_REQUEST_
From the entries, copy each line that includes "area".

_GIVEN DATA_
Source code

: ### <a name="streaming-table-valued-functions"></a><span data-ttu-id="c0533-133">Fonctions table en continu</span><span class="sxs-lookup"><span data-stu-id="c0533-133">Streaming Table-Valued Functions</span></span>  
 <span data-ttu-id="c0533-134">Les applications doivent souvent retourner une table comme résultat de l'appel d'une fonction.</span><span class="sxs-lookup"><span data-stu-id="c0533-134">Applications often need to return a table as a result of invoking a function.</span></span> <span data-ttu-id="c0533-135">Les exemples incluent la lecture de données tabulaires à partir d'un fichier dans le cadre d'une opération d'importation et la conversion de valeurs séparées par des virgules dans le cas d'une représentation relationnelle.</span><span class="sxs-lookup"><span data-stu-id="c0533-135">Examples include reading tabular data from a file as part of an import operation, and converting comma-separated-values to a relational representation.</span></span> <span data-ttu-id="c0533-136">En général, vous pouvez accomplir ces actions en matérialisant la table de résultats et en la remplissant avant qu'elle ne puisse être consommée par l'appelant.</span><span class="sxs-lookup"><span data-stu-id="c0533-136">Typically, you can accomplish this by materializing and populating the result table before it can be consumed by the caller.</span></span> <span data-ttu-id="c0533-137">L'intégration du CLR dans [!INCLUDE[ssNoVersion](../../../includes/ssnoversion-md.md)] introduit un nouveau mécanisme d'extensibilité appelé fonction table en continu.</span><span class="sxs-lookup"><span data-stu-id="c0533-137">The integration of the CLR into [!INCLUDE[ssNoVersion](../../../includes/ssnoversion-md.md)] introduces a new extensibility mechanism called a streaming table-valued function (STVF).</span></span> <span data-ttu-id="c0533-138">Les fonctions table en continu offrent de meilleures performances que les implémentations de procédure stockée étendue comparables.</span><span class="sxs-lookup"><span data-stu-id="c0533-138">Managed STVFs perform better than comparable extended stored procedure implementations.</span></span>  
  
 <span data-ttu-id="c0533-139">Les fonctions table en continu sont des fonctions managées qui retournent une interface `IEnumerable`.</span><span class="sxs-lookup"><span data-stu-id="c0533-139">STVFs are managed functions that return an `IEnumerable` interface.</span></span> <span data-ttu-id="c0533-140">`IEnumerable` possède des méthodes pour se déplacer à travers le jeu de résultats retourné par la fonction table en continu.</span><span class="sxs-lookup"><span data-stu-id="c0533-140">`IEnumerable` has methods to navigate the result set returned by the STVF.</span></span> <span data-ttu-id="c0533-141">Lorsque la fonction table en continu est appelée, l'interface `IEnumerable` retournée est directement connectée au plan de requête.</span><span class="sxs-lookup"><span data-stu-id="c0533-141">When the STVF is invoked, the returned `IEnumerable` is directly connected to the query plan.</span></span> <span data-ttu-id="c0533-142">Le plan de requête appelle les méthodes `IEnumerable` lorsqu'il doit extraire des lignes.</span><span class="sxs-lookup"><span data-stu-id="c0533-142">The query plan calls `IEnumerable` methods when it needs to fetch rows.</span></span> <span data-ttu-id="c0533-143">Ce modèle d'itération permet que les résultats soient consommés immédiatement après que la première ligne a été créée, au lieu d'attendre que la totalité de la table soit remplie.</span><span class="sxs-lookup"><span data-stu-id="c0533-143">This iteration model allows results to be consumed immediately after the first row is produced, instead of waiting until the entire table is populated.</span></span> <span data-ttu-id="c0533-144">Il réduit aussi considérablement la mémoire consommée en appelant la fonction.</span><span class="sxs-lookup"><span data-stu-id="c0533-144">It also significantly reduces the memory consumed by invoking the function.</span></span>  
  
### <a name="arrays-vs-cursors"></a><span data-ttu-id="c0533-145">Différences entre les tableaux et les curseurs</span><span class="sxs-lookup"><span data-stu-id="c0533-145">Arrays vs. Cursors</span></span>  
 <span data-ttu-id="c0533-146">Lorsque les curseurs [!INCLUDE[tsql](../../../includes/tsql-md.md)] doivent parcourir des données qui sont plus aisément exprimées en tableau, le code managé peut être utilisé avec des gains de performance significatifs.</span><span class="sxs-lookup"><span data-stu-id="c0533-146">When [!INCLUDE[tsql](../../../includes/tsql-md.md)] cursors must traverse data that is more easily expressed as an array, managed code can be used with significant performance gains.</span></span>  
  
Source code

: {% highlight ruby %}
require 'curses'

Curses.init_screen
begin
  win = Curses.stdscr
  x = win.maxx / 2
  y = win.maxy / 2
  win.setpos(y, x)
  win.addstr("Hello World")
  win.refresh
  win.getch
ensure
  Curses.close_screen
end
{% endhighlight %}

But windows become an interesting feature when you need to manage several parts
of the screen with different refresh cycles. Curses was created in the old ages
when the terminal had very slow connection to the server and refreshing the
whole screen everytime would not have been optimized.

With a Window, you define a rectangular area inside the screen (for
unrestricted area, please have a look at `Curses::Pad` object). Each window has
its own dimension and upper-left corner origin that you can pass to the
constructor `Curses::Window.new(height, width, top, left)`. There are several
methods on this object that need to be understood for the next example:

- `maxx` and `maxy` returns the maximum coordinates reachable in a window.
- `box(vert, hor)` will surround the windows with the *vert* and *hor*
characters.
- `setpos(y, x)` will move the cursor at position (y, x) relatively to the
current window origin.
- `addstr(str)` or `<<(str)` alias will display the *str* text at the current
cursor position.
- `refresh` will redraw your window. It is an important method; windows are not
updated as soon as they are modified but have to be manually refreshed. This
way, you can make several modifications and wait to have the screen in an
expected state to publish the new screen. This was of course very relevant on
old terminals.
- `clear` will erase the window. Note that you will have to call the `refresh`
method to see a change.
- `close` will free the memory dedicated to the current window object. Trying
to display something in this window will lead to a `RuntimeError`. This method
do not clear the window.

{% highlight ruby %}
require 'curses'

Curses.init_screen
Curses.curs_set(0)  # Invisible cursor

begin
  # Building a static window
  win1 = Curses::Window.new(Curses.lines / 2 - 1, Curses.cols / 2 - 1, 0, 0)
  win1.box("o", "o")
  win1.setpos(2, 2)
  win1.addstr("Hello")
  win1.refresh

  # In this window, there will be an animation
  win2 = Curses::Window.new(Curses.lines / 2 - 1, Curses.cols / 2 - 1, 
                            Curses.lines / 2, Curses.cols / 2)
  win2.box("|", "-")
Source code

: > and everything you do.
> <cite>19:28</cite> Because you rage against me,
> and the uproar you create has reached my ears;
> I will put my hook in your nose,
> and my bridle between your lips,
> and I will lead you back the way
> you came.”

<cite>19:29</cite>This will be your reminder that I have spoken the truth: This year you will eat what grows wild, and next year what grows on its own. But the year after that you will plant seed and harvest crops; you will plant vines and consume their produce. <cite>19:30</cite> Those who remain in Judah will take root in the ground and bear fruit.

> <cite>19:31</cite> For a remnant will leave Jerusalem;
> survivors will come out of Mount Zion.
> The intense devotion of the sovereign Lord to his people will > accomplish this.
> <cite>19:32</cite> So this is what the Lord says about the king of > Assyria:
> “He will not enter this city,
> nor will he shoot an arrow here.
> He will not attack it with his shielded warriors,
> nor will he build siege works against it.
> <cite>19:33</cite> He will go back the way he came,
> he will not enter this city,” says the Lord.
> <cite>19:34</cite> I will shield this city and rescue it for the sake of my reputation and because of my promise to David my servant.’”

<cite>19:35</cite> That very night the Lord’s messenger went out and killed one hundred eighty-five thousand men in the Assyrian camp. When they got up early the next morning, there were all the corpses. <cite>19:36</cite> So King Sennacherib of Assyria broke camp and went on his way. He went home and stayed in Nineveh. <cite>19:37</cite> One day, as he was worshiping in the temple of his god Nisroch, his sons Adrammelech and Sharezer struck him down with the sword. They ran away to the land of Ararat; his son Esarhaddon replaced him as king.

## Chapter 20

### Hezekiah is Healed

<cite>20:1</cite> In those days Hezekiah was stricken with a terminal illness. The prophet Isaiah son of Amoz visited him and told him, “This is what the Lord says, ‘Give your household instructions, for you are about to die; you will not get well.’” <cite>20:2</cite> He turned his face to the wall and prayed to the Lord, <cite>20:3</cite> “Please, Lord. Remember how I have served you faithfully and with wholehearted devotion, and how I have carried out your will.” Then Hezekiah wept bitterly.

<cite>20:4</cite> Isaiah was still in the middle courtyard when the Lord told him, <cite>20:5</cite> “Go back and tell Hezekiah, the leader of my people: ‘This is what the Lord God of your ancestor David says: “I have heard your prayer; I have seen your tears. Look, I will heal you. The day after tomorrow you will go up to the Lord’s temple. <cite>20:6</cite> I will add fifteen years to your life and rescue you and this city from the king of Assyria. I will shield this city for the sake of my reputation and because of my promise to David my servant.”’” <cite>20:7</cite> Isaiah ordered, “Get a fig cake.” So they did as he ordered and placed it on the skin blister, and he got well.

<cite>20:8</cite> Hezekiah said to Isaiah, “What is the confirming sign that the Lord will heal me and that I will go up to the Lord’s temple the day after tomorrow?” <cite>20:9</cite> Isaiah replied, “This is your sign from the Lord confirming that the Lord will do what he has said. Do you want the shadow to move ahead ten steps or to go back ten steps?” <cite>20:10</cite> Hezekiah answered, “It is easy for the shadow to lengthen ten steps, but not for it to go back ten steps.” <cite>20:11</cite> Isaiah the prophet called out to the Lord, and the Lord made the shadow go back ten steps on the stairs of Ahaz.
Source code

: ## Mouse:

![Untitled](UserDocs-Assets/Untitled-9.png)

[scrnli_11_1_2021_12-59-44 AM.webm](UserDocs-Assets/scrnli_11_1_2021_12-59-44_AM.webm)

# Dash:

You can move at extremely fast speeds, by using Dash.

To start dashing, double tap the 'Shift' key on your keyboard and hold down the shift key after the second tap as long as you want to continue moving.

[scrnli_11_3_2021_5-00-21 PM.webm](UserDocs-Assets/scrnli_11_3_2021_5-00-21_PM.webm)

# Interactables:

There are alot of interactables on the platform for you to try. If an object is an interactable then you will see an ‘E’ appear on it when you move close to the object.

_RESPONSE TO THE TASK_
With a Window, you define a rectangular area inside the screen (for
unrestricted area, please have a look at `Curses::Pad` object). Each window has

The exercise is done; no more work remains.